Problematically, the word “process” does not even imply an end.

A “process” can be indefinite, ongoing, continual. And hey, if the medium we are dealing with is perpetually shifting, and morphing, and disappearing before our very eyes, why bother trying to pin it down? I understand that logic, and with Portland’s lack of high-caliber venues, and even greater lack of funds available to utilize them, dances there are relegated to the likes of bars, studio showings, and even house shows.

With an inability to frame dances in optimal settings, choreographers have less incentive to present works finessed enough to require them. Be that as it may, and as much as I admire Portland’s punk/DIY moxie, when I witness someone’s “process” unfold onstage (in a bar, in a basement) it too often feels hermetic and isolated—a fact that generally undermines the importance of the audience’s role in the exchange. In a performance context, the audience activates, and to “make” a work that ultimately refuses this is a missed opportunity for a sincere and in-depth dialogue.

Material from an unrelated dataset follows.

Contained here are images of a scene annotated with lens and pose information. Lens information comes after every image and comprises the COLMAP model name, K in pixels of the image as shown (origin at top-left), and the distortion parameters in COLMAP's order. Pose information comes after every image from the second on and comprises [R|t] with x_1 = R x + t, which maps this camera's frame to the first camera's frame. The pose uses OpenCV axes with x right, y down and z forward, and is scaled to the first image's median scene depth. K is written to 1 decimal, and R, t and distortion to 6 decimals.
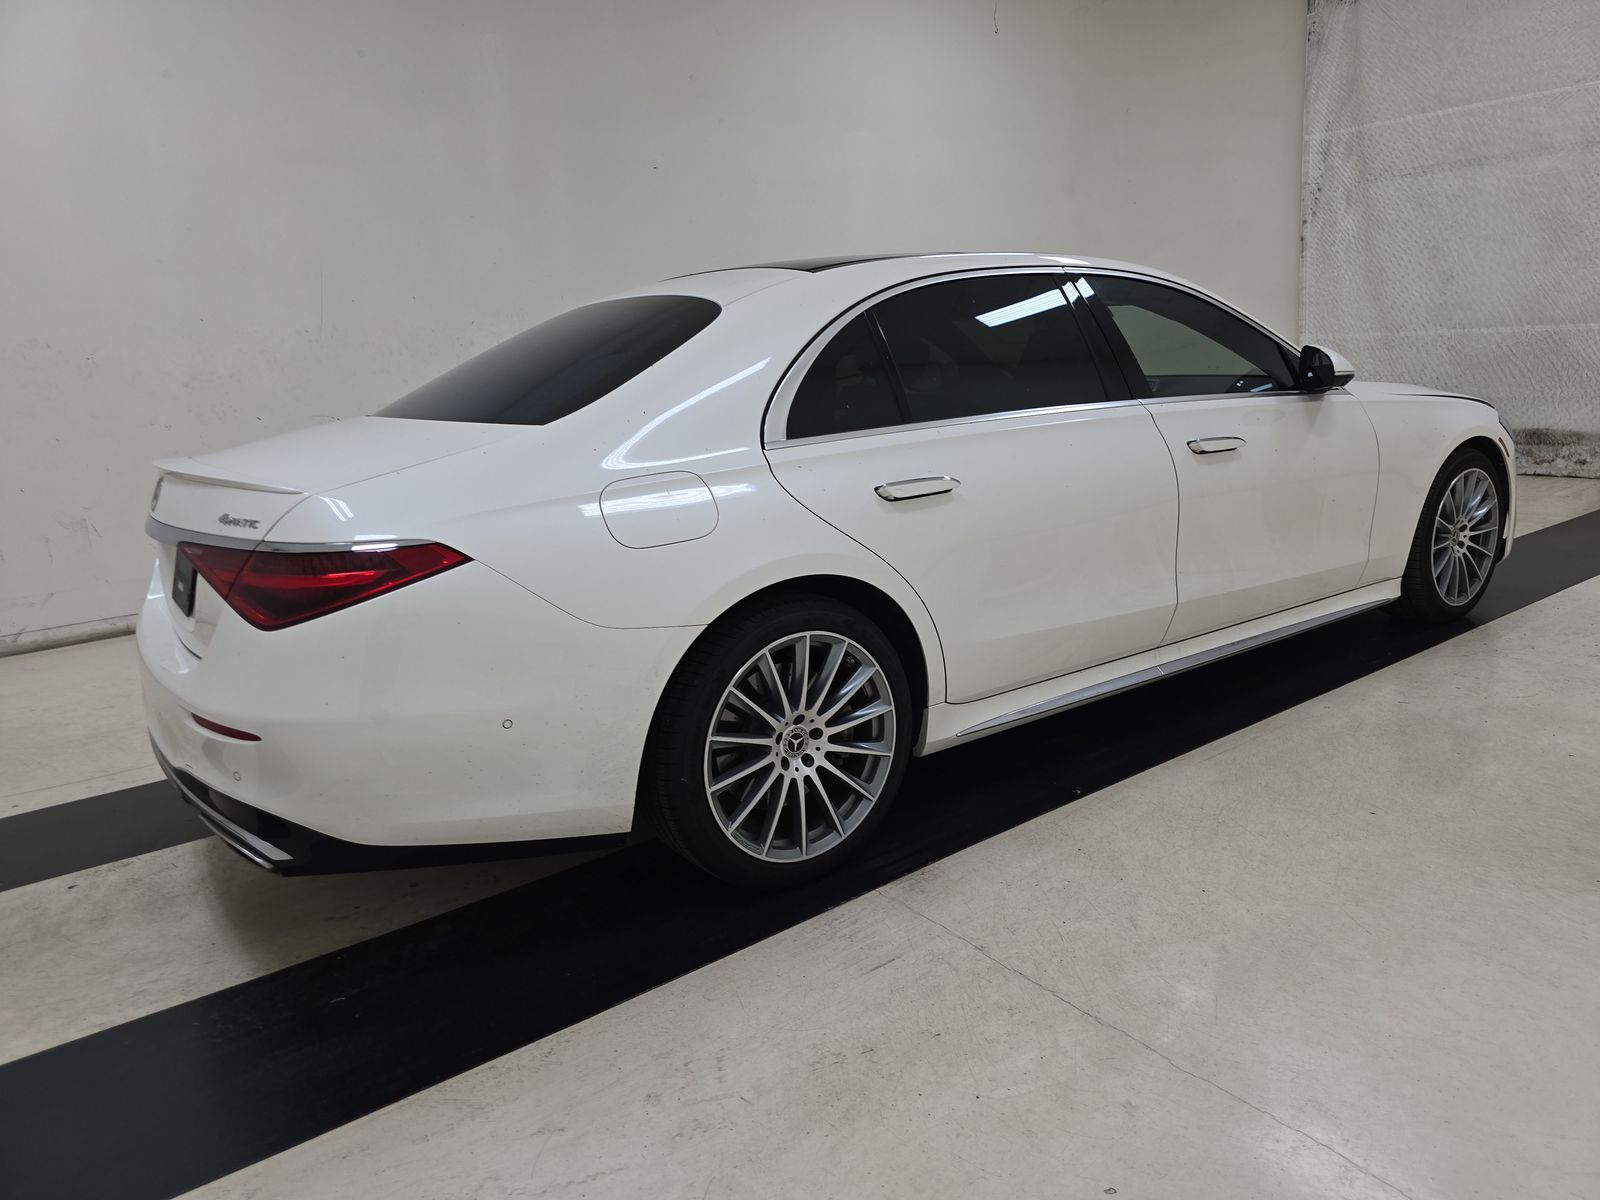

In Seattle, we have “method.”

With more choreographers competing for highly coveted performance opportunities at world-renowned theaters in Seattle, and with the pressure Seattle choreographers face to create highly polished works within abbreviated rehearsal periods, success is dependent on their abilities to establish methodologies that expedite their arrival at a product.

I am a product-oriented artist—I want to produce something that is specific, contained, and distinct, and I want to trust that I know how to do such a thing. While I understand the desire and importance of critiquing the complexities of our medium, I find myself derailed by them when it comes time to make concrete compositional statements—to be held accountable for the findings and subsequent choices that result from the inquiries; I am simultaneously intrigued and paralyzed by the ephemerality of it all. At what point inside a “process” must we identify the “outcome,” and make it evident to an audience (if ever)?

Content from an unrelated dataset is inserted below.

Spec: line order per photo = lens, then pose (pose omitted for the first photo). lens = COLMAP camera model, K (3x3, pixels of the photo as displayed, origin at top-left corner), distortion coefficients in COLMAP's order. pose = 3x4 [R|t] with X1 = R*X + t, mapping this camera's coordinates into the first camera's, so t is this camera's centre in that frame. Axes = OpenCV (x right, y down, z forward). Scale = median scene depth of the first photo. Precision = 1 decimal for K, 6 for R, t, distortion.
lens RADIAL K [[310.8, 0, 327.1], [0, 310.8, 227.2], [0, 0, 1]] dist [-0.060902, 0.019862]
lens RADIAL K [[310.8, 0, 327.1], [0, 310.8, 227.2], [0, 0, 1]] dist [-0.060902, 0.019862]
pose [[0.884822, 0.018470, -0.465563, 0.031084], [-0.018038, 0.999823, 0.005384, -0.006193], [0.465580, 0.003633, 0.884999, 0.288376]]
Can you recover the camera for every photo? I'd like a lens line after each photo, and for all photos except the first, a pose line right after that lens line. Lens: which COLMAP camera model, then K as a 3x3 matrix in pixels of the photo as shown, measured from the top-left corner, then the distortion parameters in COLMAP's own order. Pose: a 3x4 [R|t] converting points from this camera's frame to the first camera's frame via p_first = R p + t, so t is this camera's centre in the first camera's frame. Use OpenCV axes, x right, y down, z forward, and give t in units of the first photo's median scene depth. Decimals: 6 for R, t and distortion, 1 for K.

I oppose the suspicion that an accessible work is a dismissible work, because I often see a sharpness and shine in works that prioritize communication with the audience, and when masterfully crafted, they do so without the condescension or desperation of broad strokes.

The appropriation of scientific practices and vocabularies by the art world can seem like an attempt to validate, justify, concretize or objectify art and its making-of, but I suspect there is a way to harness this more scientific brand of causality and empiricism to narrow our scope and relieve the overwhelming anything-is-possibleness of creating dance works. To move past the hindrances of self-doubt, lack of clarity, excess of ideas, and indecisiveness, I pine for (require) a system that puts me in motion—makes me want to work even when I am faced with an empty, blank, and neutral studio, with nothing to fill it other than my unenduring, volatile, and elusive medium.

My online class emphasizes an in-depth and methodical examination of artistic process. When reviewing the writing of my fellow students, it is apparent that, though we may feel like our project seems prosaic and literal when we put it into 200-words-or-less, it is the only way to resolve the cognitive gap between you and your reader. One must be specific—even if it feels dull. In an era where artists can do literally anything, it is foolish for any individual to attempt to do everything.

I am methodically searching for that middle ground.